Freezing criticism with the history of ice
According to Selden, we've been here before: in the early 20th century.
Before freezers came along, ice was a harvested commodity. It was cut from lakes and shipped to consumers. But all that changed with the advent of freezers. Suddenly, people had the ability to make a product that previously had to be harvested.
"There was no move to label that 'lab-made ice' or 'man-made ice' or 'artificial ice.' It's just ice. Because to the end user, it's exactly the same thing. It still made your drinks cold," said Selden.
He's hoping for a similar adoption of his products because, he says, despite slight differences, he's creating the same sensory experience.

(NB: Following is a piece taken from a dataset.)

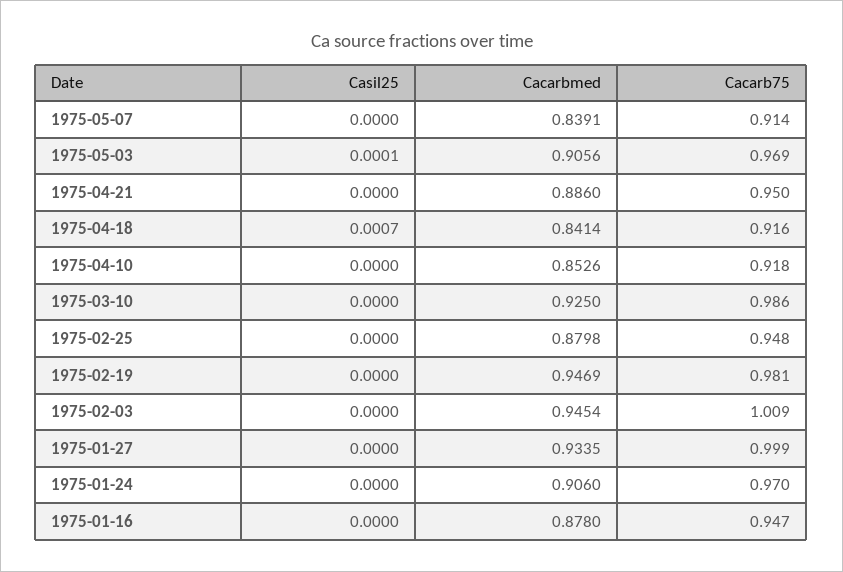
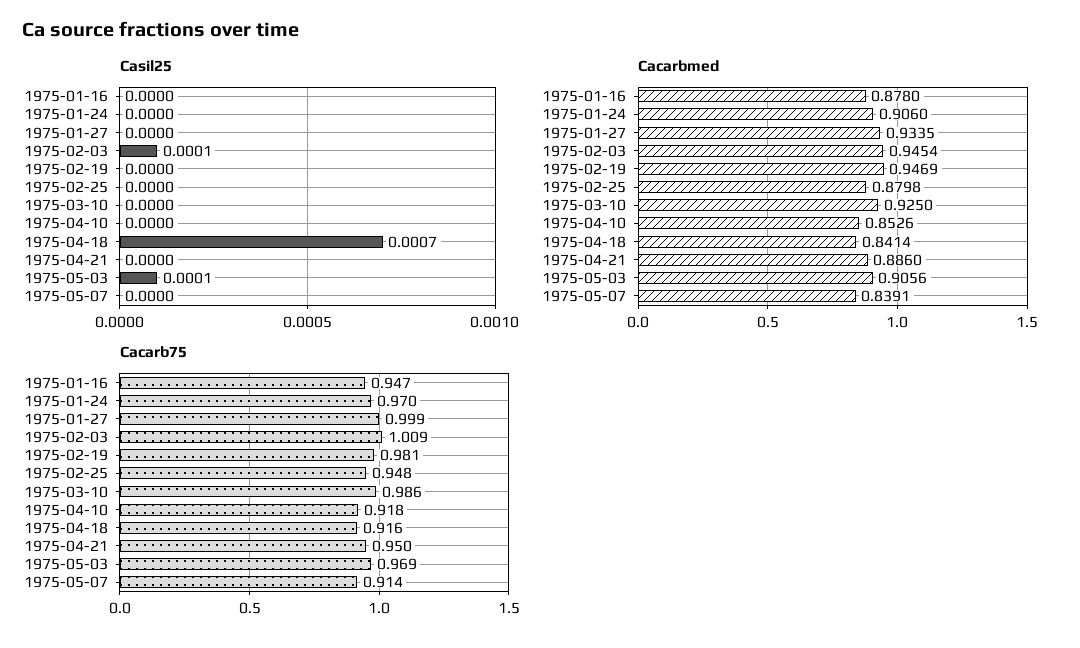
Casil25, 1975-02-03: 0 -> 0.0001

"Taste, smell, health properties. If all these things are the same thing, the fact that it isn't the exact, exact, exact same thing isn't super important," said Selden.
American outcome will likely influence Canadian regulators in the future
As the FDA gets its bearings on the issue, Selden says he's looking beyond the U.S. to the Canadian market.
"One of the advantages of going to the U.S. regulatory system is that a lot of others do look at it," he said. "I know the Canadian and U.S. regulatory systems look at each other for support and when something goes through one, generally the other will accept it on the same evidence. We want to have conversations with both and bringing this to everyone we can."
Even when the regulators are won over, companies like Selden's will still have the challenge of winning over consumers.
While meat made without animals isn't currently available for sale, some in the industry suggest it could be on the market in some places by the end of the year.
For others, the technology is still far too expensive to make and it may be years before the product becomes affordable enough for general consumers.